Let $$Y = \begin{pmatrix} y_1 \\ y_2 \\ \vdots \\ y_n \end{pmatrix}$$ denote the observation vector and let $Y_{(i)}$ denote the column vector obtained after deleting the the ith row of $Y$.

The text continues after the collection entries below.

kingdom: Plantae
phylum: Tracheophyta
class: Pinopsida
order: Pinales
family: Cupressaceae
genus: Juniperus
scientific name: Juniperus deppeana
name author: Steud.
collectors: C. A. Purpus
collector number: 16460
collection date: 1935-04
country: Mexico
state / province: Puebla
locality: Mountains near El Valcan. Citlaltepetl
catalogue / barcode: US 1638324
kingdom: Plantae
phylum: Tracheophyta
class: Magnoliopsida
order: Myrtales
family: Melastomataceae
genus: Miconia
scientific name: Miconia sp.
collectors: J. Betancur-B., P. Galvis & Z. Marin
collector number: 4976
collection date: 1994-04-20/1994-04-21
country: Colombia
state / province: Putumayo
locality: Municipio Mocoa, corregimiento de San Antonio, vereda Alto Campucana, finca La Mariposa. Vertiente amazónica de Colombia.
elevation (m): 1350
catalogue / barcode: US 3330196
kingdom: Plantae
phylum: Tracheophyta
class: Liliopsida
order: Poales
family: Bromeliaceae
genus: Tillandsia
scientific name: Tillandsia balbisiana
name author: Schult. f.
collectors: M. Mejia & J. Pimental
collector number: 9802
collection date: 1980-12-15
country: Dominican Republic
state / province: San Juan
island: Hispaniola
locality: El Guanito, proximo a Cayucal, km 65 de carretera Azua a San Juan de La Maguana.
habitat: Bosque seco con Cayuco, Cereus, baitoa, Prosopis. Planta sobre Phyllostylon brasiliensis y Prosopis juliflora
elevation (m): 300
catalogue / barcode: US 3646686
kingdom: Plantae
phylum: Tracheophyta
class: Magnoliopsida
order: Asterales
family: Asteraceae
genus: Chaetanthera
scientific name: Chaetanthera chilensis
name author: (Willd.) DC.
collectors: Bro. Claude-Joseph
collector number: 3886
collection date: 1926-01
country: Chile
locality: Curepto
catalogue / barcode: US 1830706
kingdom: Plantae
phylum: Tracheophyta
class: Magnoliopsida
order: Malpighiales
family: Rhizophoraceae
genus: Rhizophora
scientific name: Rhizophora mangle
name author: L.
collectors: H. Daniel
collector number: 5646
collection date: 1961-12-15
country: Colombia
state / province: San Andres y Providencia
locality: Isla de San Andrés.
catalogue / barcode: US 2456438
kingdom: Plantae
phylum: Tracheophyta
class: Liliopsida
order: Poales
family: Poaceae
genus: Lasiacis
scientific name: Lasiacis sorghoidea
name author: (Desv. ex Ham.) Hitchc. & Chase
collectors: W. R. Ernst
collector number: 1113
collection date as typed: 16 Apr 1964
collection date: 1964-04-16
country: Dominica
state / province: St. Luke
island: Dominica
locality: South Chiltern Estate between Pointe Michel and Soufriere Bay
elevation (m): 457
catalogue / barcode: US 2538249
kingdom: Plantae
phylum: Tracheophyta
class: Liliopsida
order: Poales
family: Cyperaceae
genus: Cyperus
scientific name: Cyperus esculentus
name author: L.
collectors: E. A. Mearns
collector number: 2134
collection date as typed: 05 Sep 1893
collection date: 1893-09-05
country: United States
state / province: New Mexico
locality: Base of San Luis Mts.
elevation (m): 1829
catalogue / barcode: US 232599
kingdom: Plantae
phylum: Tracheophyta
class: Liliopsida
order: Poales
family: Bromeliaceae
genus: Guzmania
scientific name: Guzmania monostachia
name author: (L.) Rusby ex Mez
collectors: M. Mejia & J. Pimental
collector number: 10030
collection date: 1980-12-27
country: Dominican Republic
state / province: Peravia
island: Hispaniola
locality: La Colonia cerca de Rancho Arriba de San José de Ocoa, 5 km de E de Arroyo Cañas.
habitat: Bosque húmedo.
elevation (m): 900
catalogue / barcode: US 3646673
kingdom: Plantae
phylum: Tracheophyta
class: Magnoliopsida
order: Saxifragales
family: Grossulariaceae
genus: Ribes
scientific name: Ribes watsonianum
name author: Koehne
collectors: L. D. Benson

Now, $$ \label{e:2} X_{(i)}^T Y_{(i)} = X^T Y - x_i y_i \tag{#}. $$

Since $$ \hat{\beta}_{(i)} = (X_{(i)}^TX_{(i)})^{-1} X_{(i)}^T Y_{(i)}$$ we have from $\eqref{e:1}$ and $\eqref{e:2}$ that $$ \hat{\beta}_{(i)} = \left( (X^T X)^{-1} + \frac{ (X^T X)^{-1} x_i x_i^T (X^T X)^{-1} } {1 - x_i^T (X^TX)^{-1} x_i} \right) \left( X^T Y - x_i y_i \right)$$

or $$ \begin{align} \hat{\beta}_{(i)} &= (X^T X)^{-1}\left( X^T Y - x_i y_i \right) + \frac{ (X^T X)^{-1} x_i x_i^T (X^T X)^{-1} } {1 - x_i^T (X^TX)^{-1} x_i}\left( X^T Y - x_i y_i \right)\\ &= \hat{\beta} - (X^T X)^{-1} x_i y_i + \frac{ (X^T X)^{-1} x_i x_i^T \hat{\beta}}{1 - x_i^T (X^TX)^{-1} x_i} - \frac{ (X^T X)^{-1} x_i x_i^T (X^T X)^{-1} x_i y_i }{1 - x_i^T (X^TX)^{-1} x_i}\\ &= \hat{\beta} - (X^T X)^{-1} x_i y_i + \frac{ (X^T X)^{-1} x_i \hat{y}_i}{1 - h_{ii}} - \frac{ (X^T X)^{-1} x_i h_{ii} y_i }{1 - h_{ii}} \\ &= \hat{\beta} - (X^T X)^{-1} x_i y_i(1 + \frac{h_{ii}}{1-h_{ii}}) + \frac{ (X^T X)^{-1} x_i \hat{y}_i}{1 - h_{ii}} \\ &= \hat{\beta} - \frac{(X^T X)^{-1} x_i}{1-h_{ii}}(y_i - \hat{y}_i) \end{align} $$ or $$ \hat{\beta} - \hat{\beta}_{(i)} = \frac{(X^T X)^{-1} x_i}{1-h_{ii}}(y_i - \hat{y}_i). $$

0
On

First, try to rewrite the regression equation as

$$\boldsymbol{y}-y_i\boldsymbol{e}_i=\boldsymbol{y}_i=\boldsymbol{X\beta}_i-\boldsymbol{x}_i^T\boldsymbol{\beta}_i\boldsymbol{e}_i,$$

in which $\boldsymbol{e}_i$ is the $i^\text{th}$ unit vector. The sum of squares error is given by

$$E(\boldsymbol{\beta}_i)=\sum_{n=1}^{N}\left[\boldsymbol{y}_i-\boldsymbol{X\beta}_i+\boldsymbol{x}_i^T\boldsymbol{\beta}_i\boldsymbol{e}_i\right]^T\left[\boldsymbol{y}_i-\boldsymbol{X\beta}_i+\boldsymbol{x}_i^T\boldsymbol{\beta}_i\boldsymbol{e}_i\right].$$

The next step is to minimize this expression with respect to $\boldsymbol{\beta}_i$. Can you complete it from here?